Titanic – Das Musical auf einer Freilichtbühne, geht das überhaupt? Ja, das geht, und wie das geht. Gestern Abend haben wir die sensationelle Aufführung in Tecklenburg angeschaut.
Tecklenburg ist eine Kleinstadt in der Nähe von Osnabrück. Der alte Ortskern mit den Fachwerkhäusern mutet schon eher dörflich an. Es ist erstaunlich, dass ein Trägerverein, „Freilichtspiele Tecklenburg e.V.“ in der Lage ist, hochkarätige Musicalaufführungen auf die Beine zu stellen.
Wir logierten ein einem Hotel am Ortsrand, aber fussläufig ca. 20 Minuten vom Theater entfernt. Es geht bei den Freilichtspielen eher Familiär zu. Bei dem gestrigen tropischen Wetter war sommerliche leichte Bekleidung angesagt. Um 19 Uhr ist Einlass.
Schon eine Stunde vorher kann man die Karawane beobachten, die der Freilichtbühne entgegenstrebt, bepackt mit Taschen für das Picknick vor der Vorstellung und in der Pause. Und natürlich mit Kissen. Die Holzbänke sind nämlich sehr unbequem.

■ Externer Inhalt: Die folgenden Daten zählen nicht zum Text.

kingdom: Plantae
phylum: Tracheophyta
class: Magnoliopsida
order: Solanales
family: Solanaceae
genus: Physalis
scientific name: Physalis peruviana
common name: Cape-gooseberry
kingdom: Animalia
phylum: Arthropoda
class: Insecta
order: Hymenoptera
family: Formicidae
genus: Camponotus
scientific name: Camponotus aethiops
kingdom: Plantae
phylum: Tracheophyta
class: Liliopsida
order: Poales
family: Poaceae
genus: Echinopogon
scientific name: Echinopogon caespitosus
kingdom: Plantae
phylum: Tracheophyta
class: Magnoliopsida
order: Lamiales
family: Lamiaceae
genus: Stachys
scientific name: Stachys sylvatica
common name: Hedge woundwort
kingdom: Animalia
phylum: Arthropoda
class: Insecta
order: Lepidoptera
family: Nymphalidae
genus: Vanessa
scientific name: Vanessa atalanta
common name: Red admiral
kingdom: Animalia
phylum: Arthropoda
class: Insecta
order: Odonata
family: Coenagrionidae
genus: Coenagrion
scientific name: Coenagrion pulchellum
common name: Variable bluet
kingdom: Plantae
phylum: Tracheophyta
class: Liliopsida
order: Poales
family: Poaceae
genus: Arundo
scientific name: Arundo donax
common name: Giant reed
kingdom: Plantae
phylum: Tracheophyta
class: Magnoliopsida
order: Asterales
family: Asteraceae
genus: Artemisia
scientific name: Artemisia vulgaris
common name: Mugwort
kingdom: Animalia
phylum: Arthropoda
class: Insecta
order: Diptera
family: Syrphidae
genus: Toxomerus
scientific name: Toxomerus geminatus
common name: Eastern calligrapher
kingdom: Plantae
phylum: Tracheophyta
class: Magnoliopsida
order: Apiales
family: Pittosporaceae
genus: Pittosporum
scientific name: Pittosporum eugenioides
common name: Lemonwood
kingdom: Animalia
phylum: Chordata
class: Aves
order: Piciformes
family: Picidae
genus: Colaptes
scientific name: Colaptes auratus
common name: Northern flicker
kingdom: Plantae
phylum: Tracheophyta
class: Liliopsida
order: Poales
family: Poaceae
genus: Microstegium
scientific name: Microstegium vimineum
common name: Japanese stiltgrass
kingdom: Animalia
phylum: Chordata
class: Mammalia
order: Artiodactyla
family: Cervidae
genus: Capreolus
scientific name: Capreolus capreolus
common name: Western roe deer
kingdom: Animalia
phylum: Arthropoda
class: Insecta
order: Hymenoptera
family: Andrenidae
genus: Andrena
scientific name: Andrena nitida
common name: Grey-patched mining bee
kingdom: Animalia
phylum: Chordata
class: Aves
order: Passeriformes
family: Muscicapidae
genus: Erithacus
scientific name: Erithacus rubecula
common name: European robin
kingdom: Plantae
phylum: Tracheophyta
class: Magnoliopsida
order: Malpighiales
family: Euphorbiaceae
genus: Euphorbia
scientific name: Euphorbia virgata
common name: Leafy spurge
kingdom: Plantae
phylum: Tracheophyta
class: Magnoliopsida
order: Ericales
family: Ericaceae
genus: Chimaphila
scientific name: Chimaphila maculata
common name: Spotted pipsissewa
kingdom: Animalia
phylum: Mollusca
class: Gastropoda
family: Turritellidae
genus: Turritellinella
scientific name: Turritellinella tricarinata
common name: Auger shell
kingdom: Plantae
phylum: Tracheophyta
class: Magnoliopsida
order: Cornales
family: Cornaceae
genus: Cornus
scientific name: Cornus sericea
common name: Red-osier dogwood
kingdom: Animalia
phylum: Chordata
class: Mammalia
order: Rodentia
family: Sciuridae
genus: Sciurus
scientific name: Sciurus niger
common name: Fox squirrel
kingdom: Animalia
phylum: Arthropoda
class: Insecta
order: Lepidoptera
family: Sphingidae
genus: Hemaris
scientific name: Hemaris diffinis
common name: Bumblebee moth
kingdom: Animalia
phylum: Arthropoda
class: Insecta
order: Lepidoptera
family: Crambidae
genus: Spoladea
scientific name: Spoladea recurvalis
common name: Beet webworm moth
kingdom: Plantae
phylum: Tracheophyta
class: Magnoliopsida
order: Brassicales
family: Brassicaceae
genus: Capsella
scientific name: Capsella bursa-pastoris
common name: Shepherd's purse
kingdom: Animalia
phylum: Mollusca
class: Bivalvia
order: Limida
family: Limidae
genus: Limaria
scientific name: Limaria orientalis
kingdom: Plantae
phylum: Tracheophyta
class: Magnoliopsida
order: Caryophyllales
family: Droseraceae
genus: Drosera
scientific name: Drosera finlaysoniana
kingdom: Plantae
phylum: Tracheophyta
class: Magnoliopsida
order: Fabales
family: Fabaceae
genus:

Diese Inszenierung ist wirklich der Hammer, und das sage ich nicht nur deshalb, weil ich ein grosser Fan dieses Musicals bin. Bei den ersten Takten flossen bei mir die Tränen, so schöne Musik, so schöne Liedtexte. Thomas bekam eine Gänsehaut.
Ich weiss gar nicht, was ich im Einzelnen schreiben soll. Am besten ist es, ich zitiere aus den Rezensionen, die ich nach der Premiere gelesen hatte.
Die Kulturfeder schreibt:
Benjamin Eberling gibt Kapitän E. J. Smith authentisch als tragische Autoritätsfigur, seine volltönende Stimme verleiht dem alten Seemann Würde und Verzweiflung.
Alexander di Capri als Konstrukteur Thomas Andrews fasziniert besonders im finalen Solo – seine Rolle ist Anklage und Requiem zugleich.
Felix Martin spielt den Reeder Ismay als gewissenlosen Karrieristen, ein Stinkstiefel par excellence, ohne in Karikatur zu verfallen.
Til Ormeloh überzeugt als Heizer Frederick Barrett mit großer Stimme und Emotionalität, sein Duett mit Tobias Bieri als Funker Harold Bride ist ein musikalischer Höhepunkt.
Masha Karell und Anton Rattinger als Ida und Isidor Straus bilden das berührende Herzstück des zweiten Aktes. Ihr Duett, gesungen von zwei Menschen, die lieber gemeinsam sterben als getrennt leben, ist still, aber von erschütternder Kraft. (Dieses Duett ist wirklich herzzerreissend.)
Hier nachzulesen
Da Capo Magazin schreibt:
… denn was das Tecklenburger Kreativteam unter der Leitung von Regisseur Ulrich Wiggers auf der alten Burgruine geschaffen hat, darüber wird man in 20 Jahren noch sprechen. Eine perfekte Inszenierung mit grandiosen Bildern, toller Musik und herrlichen inszenarischen wie auch optischen Ideen ..
Musicalzentrale:
Als das Ensemble aus der Stille, die einem Gedenken an die realen Opfer der Katastrophe gleicht, aus den Trümmern des Wracks und der Dunkelheit wieder ins Licht tritt und abermals den mächtigen Choral mit „Nun fahr mit Gott, mein Schiff, Titanic, weit hinauf auf’s Meer“ anstimmt, bleibt kaum ein Auge trocken und das große Ensemble wird vom Auditorium aus berührt wie frenetisch gefeiert.
Ich kann dem nichts hinzufügen, ausser, dass es eine Inszenierung ist, die man so schnell nicht vergisst.
Ein 26-köpfiges Orchester sorgte für einen fulminannten Klang. Die Bühne wurde zeitweise mit 70 Personen bespielt. Die Kostüme – ein Traum. Bei den Temperaturen, die gestern herrschten, müssen die Darsteller darin und unter den Perücken gelitten haben.
Nach diesem Abend konnten wir nicht so einfach ins Bett gehen und das Licht ausmachen. Das Hotel Bismarckhöhe hat eine kleine Veranda, in der man den Abend ausklingen lassen kann. Dort sassen wir noch eine Weile mit unseren Freunden Claudia und Thomas und unterhielten uns über die Aufführung.